SOME senior officials on the Bank of England’s new regulatory body want banks to tap their liquidity buffers in order to boost lending and stimulate the recovery.
Yet the majority of members on the Bank’s new Financial Policy Committee (FPC) decided that banks should continue to “strengthen levels of capital and liquidity”, the minutes to its September meeting revealed yesterday.
The outspoken minority on the FPC argued: “It would be natural in current stressed funding market conditions for banks’ liquidity buffers to fall, and this could occur without dangers to market confidence provided that capital ratios were maintained at high levels.”
Nonetheless, the FPC concluded: “It would be inappropriate in current circumstances for banks to reduce capital or liquidity ratios.”
The committee used its September meeting partly to discuss whether regulatory interventions designed to stimulate the supply of credit could be “helpful in maintaining overall financial stability.”

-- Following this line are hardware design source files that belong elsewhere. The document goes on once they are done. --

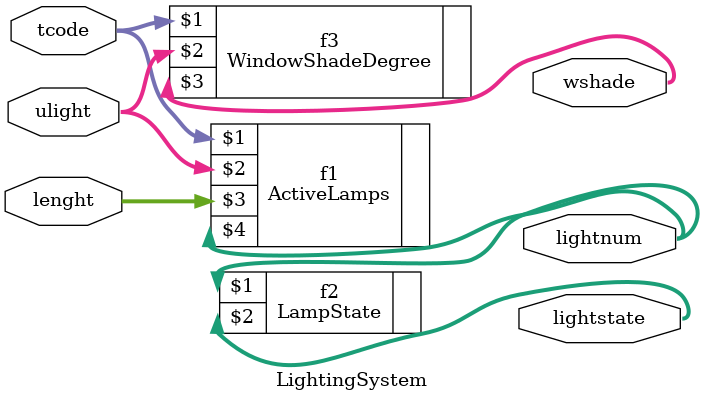
<source format=v>
/*--  *******************************************************
--  Computer Architecture Course, Laboratory Sources 
--  Amirkabir University of Technology (Tehran Polytechnic)
--  Department of Computer Engineering (CE-AUT)
--  https://ce[dot]aut[dot]ac[dot]ir
--  *******************************************************
--  All Rights reserved (C) 2019-2020
--  *******************************************************
--  Student ID  : 
--  Student Name: 
--  Student Mail: 
--  *******************************************************
--  Additional Comments:
--
--*/

/*-----------------------------------------------------------
---  Module Name: Lighting System
---  Description: Module4: 
-----------------------------------------------------------*/
`timescale 1 ns/1 ns 

module LightingSystem (
	input  [ 3:0] tcode      , // time code    [table2 time code   ]
	input  [ 3:0] ulight     , // user light   [light degree mode  ]
	input  [ 3:0] lenght     , // room length  [square room lenght ]
	output [ 3:0] wshade     , // shade level  [window shade level ]
	output [ 3:0] lightnum   , // number on    [number of active   ]
	output [15:0] lightstate   // lights state [lights state decode]
);

	ActiveLamps f1(tcode,ulight,lenght,lightnum);
	LampState f2(lightnum,lightstate);
	WindowShadeDegree f3(tcode,ulight,wshade);

endmodule

</source>
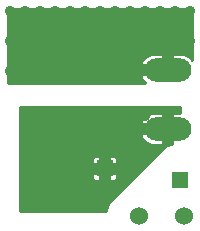
<source format=gbl>
G04 (created by PCBNEW (2013-07-07 BZR 4022)-stable) date 24/10/2014 07:26:06*
%MOIN*%
G04 Gerber Fmt 3.4, Leading zero omitted, Abs format*
%FSLAX34Y34*%
G01*
G70*
G90*
G04 APERTURE LIST*
%ADD10C,0.00590551*%
%ADD11C,0.06*%
%ADD12O,0.156X0.078*%
%ADD13R,0.055X0.055*%
%ADD14C,0.035*%
%ADD15C,0.012*%
%ADD16C,0.01*%
G04 APERTURE END LIST*
G54D10*
G54D11*
X86550Y-69600D03*
X88050Y-69600D03*
G54D12*
X87500Y-64710D03*
X87500Y-66680D03*
G54D13*
X85400Y-68000D03*
X87900Y-68400D03*
G54D14*
X84250Y-66250D03*
X84750Y-66250D03*
X85250Y-66250D03*
X85750Y-66250D03*
X86250Y-66250D03*
X86750Y-66250D03*
X86500Y-66750D03*
X86000Y-66750D03*
X85500Y-66750D03*
X85000Y-66750D03*
X84500Y-66750D03*
X84250Y-67250D03*
X84750Y-67250D03*
X85250Y-67250D03*
X85750Y-67250D03*
X86250Y-67250D03*
X86750Y-67250D03*
X84500Y-67750D03*
X84250Y-68250D03*
X84750Y-68250D03*
X84000Y-64250D03*
X83500Y-64250D03*
X84250Y-64750D03*
X84750Y-64750D03*
X85250Y-64750D03*
X85750Y-64750D03*
X86250Y-64750D03*
X82500Y-64250D03*
X83000Y-64250D03*
X82250Y-64750D03*
X82750Y-64750D03*
X83250Y-64750D03*
X83750Y-64750D03*
X88000Y-63250D03*
X87500Y-63250D03*
X87000Y-63250D03*
X86500Y-63250D03*
X86000Y-63250D03*
X85500Y-63250D03*
X85000Y-63250D03*
X84500Y-63250D03*
X84000Y-63250D03*
X83500Y-63250D03*
X83000Y-63250D03*
X82500Y-63250D03*
X82250Y-63750D03*
X82750Y-63750D03*
X83250Y-63750D03*
X83750Y-63750D03*
X84250Y-63750D03*
X84750Y-63750D03*
X85250Y-63750D03*
X85750Y-63750D03*
X86250Y-63750D03*
X86750Y-63750D03*
X87250Y-63750D03*
X87750Y-63750D03*
X88250Y-63750D03*
X86500Y-64250D03*
X86000Y-64250D03*
X85500Y-64250D03*
X85000Y-64250D03*
X84500Y-64250D03*
X88250Y-62750D03*
X87750Y-62750D03*
X87250Y-62750D03*
X86750Y-62750D03*
X86250Y-62750D03*
X85750Y-62750D03*
X85250Y-62750D03*
X84750Y-62750D03*
X84250Y-62750D03*
X83750Y-62750D03*
X83250Y-62750D03*
X82750Y-62750D03*
X82250Y-62750D03*
G54D15*
X87500Y-66680D02*
X84680Y-66680D01*
X84680Y-66680D02*
X84250Y-66250D01*
X84750Y-66250D02*
X85250Y-66250D01*
X85750Y-66250D02*
X86250Y-66250D01*
X86750Y-66250D02*
X86500Y-66500D01*
X86500Y-66500D02*
X86500Y-66750D01*
X86000Y-66750D02*
X85500Y-66750D01*
X85000Y-66750D02*
X84500Y-66750D01*
X84250Y-67250D02*
X84750Y-67250D01*
X85250Y-67250D02*
X85750Y-67250D01*
X86250Y-67250D02*
X86750Y-67250D01*
X84500Y-67750D02*
X84250Y-68000D01*
X84250Y-68000D02*
X84250Y-68250D01*
X84000Y-64250D02*
X83500Y-64250D01*
X84250Y-64750D02*
X84750Y-64750D01*
X85250Y-64750D02*
X85750Y-64750D01*
X82500Y-64250D02*
X83000Y-64250D01*
X82250Y-64750D02*
X82750Y-64750D01*
X83250Y-64750D02*
X83750Y-64750D01*
X88000Y-63250D02*
X87500Y-63250D01*
X87000Y-63250D02*
X86500Y-63250D01*
X86000Y-63250D02*
X85500Y-63250D01*
X85000Y-63250D02*
X84500Y-63250D01*
X84000Y-63250D02*
X83500Y-63250D01*
X83000Y-63250D02*
X82500Y-63250D01*
X82250Y-63750D02*
X82750Y-63750D01*
X83250Y-63750D02*
X83750Y-63750D01*
X84250Y-63750D02*
X84750Y-63750D01*
X85250Y-63750D02*
X85750Y-63750D01*
X86250Y-63750D02*
X86750Y-63750D01*
X87250Y-63750D02*
X87750Y-63750D01*
X88250Y-63750D02*
X86000Y-63750D01*
X86000Y-63750D02*
X86500Y-64250D01*
X86000Y-64250D02*
X85500Y-64250D01*
X85000Y-64250D02*
X84500Y-64250D01*
X88250Y-62750D02*
X88000Y-63000D01*
X87250Y-62750D02*
X87750Y-62750D01*
X86250Y-62750D02*
X86750Y-62750D01*
X85250Y-62750D02*
X85750Y-62750D01*
X84250Y-62750D02*
X84750Y-62750D01*
X83250Y-62750D02*
X83750Y-62750D01*
X82250Y-62750D02*
X82750Y-62750D01*
G54D10*
G36*
X88330Y-64378D02*
X88235Y-64268D01*
X88040Y-64170D01*
X87650Y-64170D01*
X87650Y-64560D01*
X87657Y-64560D01*
X87657Y-64860D01*
X87650Y-64860D01*
X87650Y-64867D01*
X87350Y-64867D01*
X87350Y-64860D01*
X87350Y-64560D01*
X87350Y-64170D01*
X86960Y-64170D01*
X86764Y-64268D01*
X86622Y-64434D01*
X86621Y-64480D01*
X86630Y-64560D01*
X87350Y-64560D01*
X87350Y-64860D01*
X86630Y-64860D01*
X86621Y-64939D01*
X86622Y-64985D01*
X86763Y-65150D01*
X82204Y-65150D01*
X82169Y-65142D01*
X82169Y-62669D01*
X88330Y-62669D01*
X88330Y-64378D01*
X88330Y-64378D01*
G37*
G54D16*
X88330Y-64378D02*
X88235Y-64268D01*
X88040Y-64170D01*
X87650Y-64170D01*
X87650Y-64560D01*
X87657Y-64560D01*
X87657Y-64860D01*
X87650Y-64860D01*
X87650Y-64867D01*
X87350Y-64867D01*
X87350Y-64860D01*
X87350Y-64560D01*
X87350Y-64170D01*
X86960Y-64170D01*
X86764Y-64268D01*
X86622Y-64434D01*
X86621Y-64480D01*
X86630Y-64560D01*
X87350Y-64560D01*
X87350Y-64860D01*
X86630Y-64860D01*
X86621Y-64939D01*
X86622Y-64985D01*
X86763Y-65150D01*
X82204Y-65150D01*
X82169Y-65142D01*
X82169Y-62669D01*
X88330Y-62669D01*
X88330Y-64378D01*
G54D10*
G36*
X87930Y-66140D02*
X87650Y-66140D01*
X87650Y-66530D01*
X87657Y-66530D01*
X87657Y-66830D01*
X87650Y-66830D01*
X87650Y-67193D01*
X87609Y-67194D01*
X87488Y-67223D01*
X87385Y-67293D01*
X87350Y-67329D01*
X87350Y-67220D01*
X87350Y-66830D01*
X87350Y-66530D01*
X87350Y-66140D01*
X86960Y-66140D01*
X86764Y-66238D01*
X86622Y-66404D01*
X86621Y-66450D01*
X86630Y-66530D01*
X87350Y-66530D01*
X87350Y-66830D01*
X86630Y-66830D01*
X86621Y-66909D01*
X86622Y-66955D01*
X86764Y-67121D01*
X86960Y-67220D01*
X87350Y-67220D01*
X87350Y-67329D01*
X85825Y-68854D01*
X85825Y-68245D01*
X85825Y-67754D01*
X85824Y-67695D01*
X85802Y-67639D01*
X85759Y-67597D01*
X85704Y-67574D01*
X85575Y-67575D01*
X85537Y-67612D01*
X85537Y-67862D01*
X85787Y-67862D01*
X85825Y-67825D01*
X85825Y-67754D01*
X85825Y-68245D01*
X85825Y-68175D01*
X85787Y-68137D01*
X85537Y-68137D01*
X85537Y-68387D01*
X85575Y-68425D01*
X85704Y-68425D01*
X85759Y-68402D01*
X85802Y-68360D01*
X85824Y-68304D01*
X85825Y-68245D01*
X85825Y-68854D01*
X85549Y-69130D01*
X85475Y-69239D01*
X85450Y-69369D01*
X85450Y-69430D01*
X85262Y-69430D01*
X85262Y-68387D01*
X85262Y-68137D01*
X85262Y-67862D01*
X85262Y-67612D01*
X85225Y-67575D01*
X85095Y-67574D01*
X85040Y-67597D01*
X84997Y-67639D01*
X84975Y-67695D01*
X84974Y-67754D01*
X84975Y-67825D01*
X85012Y-67862D01*
X85262Y-67862D01*
X85262Y-68137D01*
X85012Y-68137D01*
X84975Y-68175D01*
X84974Y-68245D01*
X84975Y-68304D01*
X84997Y-68360D01*
X85040Y-68402D01*
X85095Y-68425D01*
X85225Y-68425D01*
X85262Y-68387D01*
X85262Y-69430D01*
X82569Y-69430D01*
X82569Y-65950D01*
X87930Y-65950D01*
X87930Y-66140D01*
X87930Y-66140D01*
G37*
G54D16*
X87930Y-66140D02*
X87650Y-66140D01*
X87650Y-66530D01*
X87657Y-66530D01*
X87657Y-66830D01*
X87650Y-66830D01*
X87650Y-67193D01*
X87609Y-67194D01*
X87488Y-67223D01*
X87385Y-67293D01*
X87350Y-67329D01*
X87350Y-67220D01*
X87350Y-66830D01*
X87350Y-66530D01*
X87350Y-66140D01*
X86960Y-66140D01*
X86764Y-66238D01*
X86622Y-66404D01*
X86621Y-66450D01*
X86630Y-66530D01*
X87350Y-66530D01*
X87350Y-66830D01*
X86630Y-66830D01*
X86621Y-66909D01*
X86622Y-66955D01*
X86764Y-67121D01*
X86960Y-67220D01*
X87350Y-67220D01*
X87350Y-67329D01*
X85825Y-68854D01*
X85825Y-68245D01*
X85825Y-67754D01*
X85824Y-67695D01*
X85802Y-67639D01*
X85759Y-67597D01*
X85704Y-67574D01*
X85575Y-67575D01*
X85537Y-67612D01*
X85537Y-67862D01*
X85787Y-67862D01*
X85825Y-67825D01*
X85825Y-67754D01*
X85825Y-68245D01*
X85825Y-68175D01*
X85787Y-68137D01*
X85537Y-68137D01*
X85537Y-68387D01*
X85575Y-68425D01*
X85704Y-68425D01*
X85759Y-68402D01*
X85802Y-68360D01*
X85824Y-68304D01*
X85825Y-68245D01*
X85825Y-68854D01*
X85549Y-69130D01*
X85475Y-69239D01*
X85450Y-69369D01*
X85450Y-69430D01*
X85262Y-69430D01*
X85262Y-68387D01*
X85262Y-68137D01*
X85262Y-67862D01*
X85262Y-67612D01*
X85225Y-67575D01*
X85095Y-67574D01*
X85040Y-67597D01*
X84997Y-67639D01*
X84975Y-67695D01*
X84974Y-67754D01*
X84975Y-67825D01*
X85012Y-67862D01*
X85262Y-67862D01*
X85262Y-68137D01*
X85012Y-68137D01*
X84975Y-68175D01*
X84974Y-68245D01*
X84975Y-68304D01*
X84997Y-68360D01*
X85040Y-68402D01*
X85095Y-68425D01*
X85225Y-68425D01*
X85262Y-68387D01*
X85262Y-69430D01*
X82569Y-69430D01*
X82569Y-65950D01*
X87930Y-65950D01*
X87930Y-66140D01*
M02*

</source>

Yet some members of the FPC questioned whether it was even within the Financial Services Authority’s (FSA) remit to use regulatory tools for the sake of “potential collective benefits.”
The FPC currently acts in an advisory role to the FSA, but is set to adopt regulatory powers of its own as its role expands.
The FPC appears tempted to use regulatory powers to shape the banks’ balance sheets. “Leaning against the pro-cyclical tendency of individual banks to restrict lending as risks rose might have positive feedback effects, reducing overall credit risks on banks’ balance sheets and enhancing the resilience of the system,” the minutes said, despite finally rejecting the idea.